Don Pedro Reservoir was at the proper level for normal flash flood conditions, with about 300,000 acre feet of storage available. But the water coming downstream was not normal. At the peak, the rivers flowed into the lake at an unbelievable rate of 130,000 cubic feet per second. To put this number into perspective, the Tuolumne River is considered to be at flood stage at 9,000 cubic feet per second. The dam operators had a big problem and they knew it. They had to purposely flood the cities downstream to prevent a total catastrophe. They ramped up the power generating turbines, and for the first time in the dam's history, they opened the floodgate.
The floodgate didn't open into the Tuolumne River. It faced a meadow that had never before had a river flowing through. As can be seen from the pictures here, the meadow was hit by a flood of gigantic proportions. Ripping away soil and solid rock, the river quarried a channel forty feet deep in the space of three days. And it barely worked. At the highest point, the reservoir was flowing uncontrolled over a concrete weir that was the never supposed to be topped. The water was only a foot deep, but spread out over several hundred feet, it ripped away soil, rock, and the highway that passed below the floodgates.
The city of Modesto and others downstream experienced the greatest flood in their history, with top flows of around 60.000-70,000 cubic feet per second. But if Don Pedro Dam had not been there, the towns would have been hit with a flood twice as big.

Today, the scene is a complete contrast to 1997. I was standing on a hill above the dam looking at the floodgate from the backside. The entire region in the picture below would be inundated if the reservoir was full. As you can see, there was no water in sight.

Only one flood in recorded history could possible compare with 1997. That was the flood of 1861-62, which was so large that parts of the Great Valley turned into a lake for weeks.
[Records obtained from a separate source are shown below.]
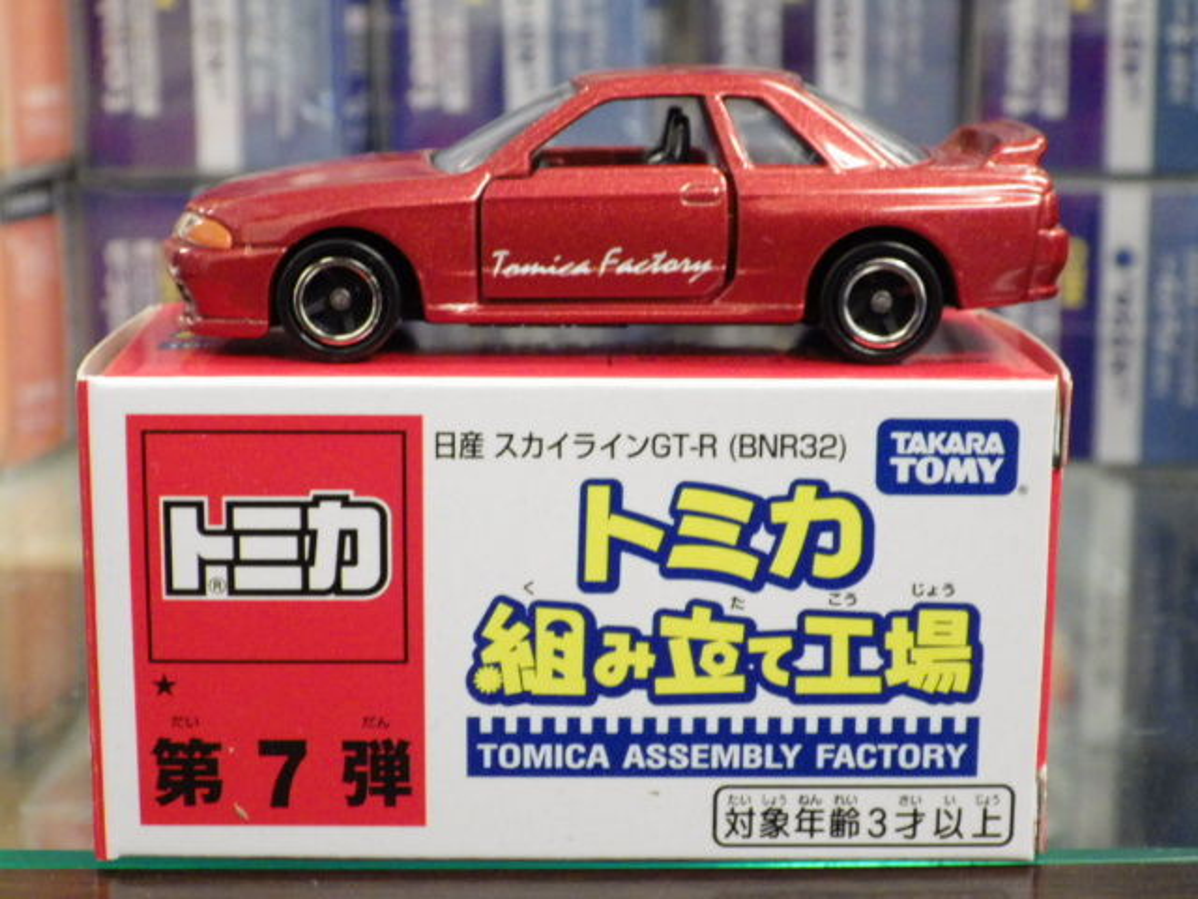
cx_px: 599
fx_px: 2457
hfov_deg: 27.4
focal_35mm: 71
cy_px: 450
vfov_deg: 20.7
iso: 1000
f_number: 4.2
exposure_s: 1/25
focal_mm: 12.8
Sacramento was abandoned as the state capitol for months while the waters subsided. No gauges were present on any of the rivers so we don't know how the numbers compare, but considering that 1997 was considered a 250 year flood (a 1/250 chance of occurring in any one year), it must have been truly extraordinary.

And that's the way it is with water in California. We rarely have a "normal" year. It tends to be a feast or famine kind of environment. Frankly, we're hoping for a "feast" next year, and for several years after, but the record kind of leans the other way. In the last 2,000 years, California has experienced two "megadroughts" that lasted a century each. The watermasters in our fair state have been consuming lots of antacids lately, I suspect.

The pictures of the flooding in 1997 are courtesy of the visitor center at Don Pedro Reservoir. I experienced the flooding, but I was in Waterford and Modesto. It was a sight. A normally dry creek in the middle of town called, creatively, Dry Creek was flooding at 9,000 cubic feet per second. As noted before, that's flood stage for the Tuolumne River. And Dry Creek was a small tributary. It truly was a one-of-a-kind event.

POSTSCRIPT: Turlock Irrigation District has a video of the flooding of the Tuolumne at  https://www.youtube.com/watch?v=94sAz3gZciQ&feature=youtu.be&a. Stunning footage...

1 comment:

Anonymous said...

That storm was one of the two times during the 10 years I lived in Fresno (1988-98) when I saw water going over the spillway at Friant Dam. It came over deep, and covered the whole floodplain from bluff to bluff. Also one of the few times in recent memory that the SJ River actually reached the sea. I didn't see it, but read someplace that water was simply flowing over the dam at Mammoth Pool - the dam was invisible under a big wave.